Professor Sridhar Mahadevan and alum Satinder Singh (Ph.D. '94; Professor at the University of Michigan) organized a Celebratory Workshop for Andrew Barto's Research in Reinforcement Learning. The event was held in the department on July 6-7, 2012. A number of internationally renowned researchers from AI, ML, cognitive science, psychology, neuroscience and engineering attended the workshop. More details on the Celebration.

Andrew Barto retires

Professor Andrew Barto retired in July 2012, after spending over three decades in the Department of Computer Science at the University of Massachusetts Amherst. He joined the department in 1977 as a Postdoctoral Research Associate, became an Associate Professor in 1982, and Professor in 1991. He served as Department Chair from 2007 to 2011. Although retired, Barto will continue to pursue his research as an Emeritus Professor.

Throughout his tenure in our department, Barto maintained a highly visible and productive research career, for which he has received many accolades. His primary research contributions are in the field of machine learning, in particular in reinforcement learning, a framework inspired from its study in biology and psychology. "Few researchers are gifted enough, indeed lucky enough, to have inspired the study of a new interdisciplinary research area. Through his leadership, the field of reinforcement learning blossomed into a major area of research, not only within computer science, artificial intelligence, and machine learning, but also within numerous other disciplines, from dynamic programming and operations research, and neuroscience, to robotics," says Professor Sridhar Mahadevan, Co-Director, with Barto, of the Autonomous Learning Laboratory (ALL).

To celebrate his research career, a workshop was held recently in the department that attracted researchers from a wide spectrum of research fields, attesting to the interdisciplinary impact of Barto's research.

A fundamental contribution of Barto - developed in conjunction with his then graduate student Richard Sutton (Ph.D. '84; Professor and iCore Chair at the Department of Computing Science at the University of Alberta) - is an algorithmic framework for solving sequential prediction problems called temporal-difference learning, or TD-learning as it is widely known. "TD is remarkable not only due to its power at solving incredibly large stochastic sequential decision problems, but also due to emerging evidence linking the TD framework to reward learning in the mammalian brain," notes Mahadevan. A researcher at IBM Watson Laboratories in 1992 showed that TD was able to learn to solve the difficult game of backgammon to a level comparable with the best human champions. This feat was notable since backgammon has around 1020 states, precluding any brute force method for solving it. Backgammon is also a stochastic game, since at each turn, moves are made using dice rolls. Later work demonstrated the utility of TD in a wide variety of real-world applications, from scheduling missions on the space shuttle, and controlling a team of elevators in a high-rise building, to routing calls on a cellphone.

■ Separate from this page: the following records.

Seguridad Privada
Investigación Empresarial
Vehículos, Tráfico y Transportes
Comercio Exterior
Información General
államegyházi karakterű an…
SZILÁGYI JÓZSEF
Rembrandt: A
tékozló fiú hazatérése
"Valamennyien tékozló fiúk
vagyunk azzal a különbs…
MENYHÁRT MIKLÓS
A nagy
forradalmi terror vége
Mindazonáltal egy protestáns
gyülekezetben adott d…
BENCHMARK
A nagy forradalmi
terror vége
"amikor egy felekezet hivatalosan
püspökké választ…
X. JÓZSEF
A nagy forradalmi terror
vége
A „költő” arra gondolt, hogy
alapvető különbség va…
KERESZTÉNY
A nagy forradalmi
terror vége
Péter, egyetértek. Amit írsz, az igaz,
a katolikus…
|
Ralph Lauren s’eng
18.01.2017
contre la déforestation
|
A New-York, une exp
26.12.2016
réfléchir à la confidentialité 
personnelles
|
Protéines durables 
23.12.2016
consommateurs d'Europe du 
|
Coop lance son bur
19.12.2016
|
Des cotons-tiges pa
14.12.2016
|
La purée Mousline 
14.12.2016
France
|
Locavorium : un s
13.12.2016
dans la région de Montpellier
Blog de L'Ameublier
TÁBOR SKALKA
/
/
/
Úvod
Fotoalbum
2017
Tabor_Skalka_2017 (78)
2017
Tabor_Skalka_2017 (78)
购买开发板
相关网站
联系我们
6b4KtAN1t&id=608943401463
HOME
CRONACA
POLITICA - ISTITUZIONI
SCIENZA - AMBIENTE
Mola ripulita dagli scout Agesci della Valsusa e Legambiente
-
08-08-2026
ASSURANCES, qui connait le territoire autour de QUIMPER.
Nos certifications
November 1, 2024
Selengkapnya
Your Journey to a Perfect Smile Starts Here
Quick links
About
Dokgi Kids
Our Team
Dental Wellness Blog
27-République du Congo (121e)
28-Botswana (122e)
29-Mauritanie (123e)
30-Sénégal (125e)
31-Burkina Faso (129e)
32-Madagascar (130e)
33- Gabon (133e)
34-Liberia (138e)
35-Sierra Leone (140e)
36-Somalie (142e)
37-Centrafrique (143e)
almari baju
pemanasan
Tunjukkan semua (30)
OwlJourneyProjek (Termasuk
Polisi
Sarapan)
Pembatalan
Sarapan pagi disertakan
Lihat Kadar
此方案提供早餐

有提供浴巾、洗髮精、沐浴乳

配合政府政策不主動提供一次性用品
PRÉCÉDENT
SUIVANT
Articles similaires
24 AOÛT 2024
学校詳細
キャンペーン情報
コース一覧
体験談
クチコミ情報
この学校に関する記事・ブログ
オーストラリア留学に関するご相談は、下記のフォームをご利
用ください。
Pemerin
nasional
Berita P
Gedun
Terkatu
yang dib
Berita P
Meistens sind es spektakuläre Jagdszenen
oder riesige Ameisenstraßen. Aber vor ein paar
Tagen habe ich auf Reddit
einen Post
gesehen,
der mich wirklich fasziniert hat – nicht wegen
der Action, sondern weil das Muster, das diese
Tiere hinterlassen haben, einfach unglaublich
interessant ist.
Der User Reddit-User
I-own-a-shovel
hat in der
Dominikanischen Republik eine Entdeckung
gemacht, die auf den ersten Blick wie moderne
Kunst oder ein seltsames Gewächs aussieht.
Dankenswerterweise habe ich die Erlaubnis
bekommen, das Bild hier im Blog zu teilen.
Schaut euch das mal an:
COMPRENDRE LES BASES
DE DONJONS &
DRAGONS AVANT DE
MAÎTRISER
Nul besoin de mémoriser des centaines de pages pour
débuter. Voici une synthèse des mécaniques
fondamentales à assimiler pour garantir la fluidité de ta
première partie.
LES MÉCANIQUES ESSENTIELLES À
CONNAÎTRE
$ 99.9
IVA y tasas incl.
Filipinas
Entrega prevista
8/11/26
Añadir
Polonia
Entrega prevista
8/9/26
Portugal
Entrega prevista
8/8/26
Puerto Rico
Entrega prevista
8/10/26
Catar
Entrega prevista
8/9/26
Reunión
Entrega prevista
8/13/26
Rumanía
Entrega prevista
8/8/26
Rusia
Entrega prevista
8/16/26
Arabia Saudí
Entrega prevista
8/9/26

Even more remarkable, growing experimental evidence in neuroscience shows that TD plays a fundamental role in the brain, providing a mechanism for learning from rewards through the neurotransmitter dopamine. TD may perhaps be the first machine-learning algorithm for which we have evidence of its neural implementation in the brain.

"Andy is a highly popular teacher and advisor, and the success of his many Ph.D. graduates is a tribute to his mentoring skills," adds Mahadevan. Two of Barto's former Ph.D. students, Satinder Singh ('94; Professor at the University of Michigan) and Sutton, have received AAAI Fellowships, a premier international recognition of excellence in artificial intelligence research.

Barto continues to co-direct ALL, formerly known as the Adaptive Networks Laboratory. His current research centers on what psychologists call intrinsically motivated behavior, meaning behavior that is done for its own sake rather than as a step toward solving a specific problem.

Barto received the 2004 IEEE Neural Network Society Pioneer Award for his contributions to the field of reinforcement learning. He is a Fellow of the American Association for the Advancement of Science, a Fellow and Senior Member of the IEEE, and a member of the American Association for Artificial Intelligence and the Society for Neuroscience. He received his B.S. with distinction in Mathematics from the University of Michigan in 1970, and his Ph.D. in Computer Science in 1975, also from the University of Michigan.

Barto has over one hundred publications. He is co-author with Richard Sutton of the book Reinforcement Learning: An Introduction, MIT Press 1998. "The book is a true classic that has been cited over 13,000 times - perhaps the single most cited research publication ever produced from our department," says Mahadevan. Barto was also a co-editor with Jennie Si, Warren Powell, and Don Wunch II of the Handbook of Learning and Approximate Dynamic Programming, Wiley-IEEE Press, 2004.

"Andy is an exceptional researcher, teacher, and mentor. He provided outstanding leadership to the department during his tenure as chair," says Professor Lori Clarke, department chair. "I am delighted that he will continue his research endeavors as an Emeritus Professor."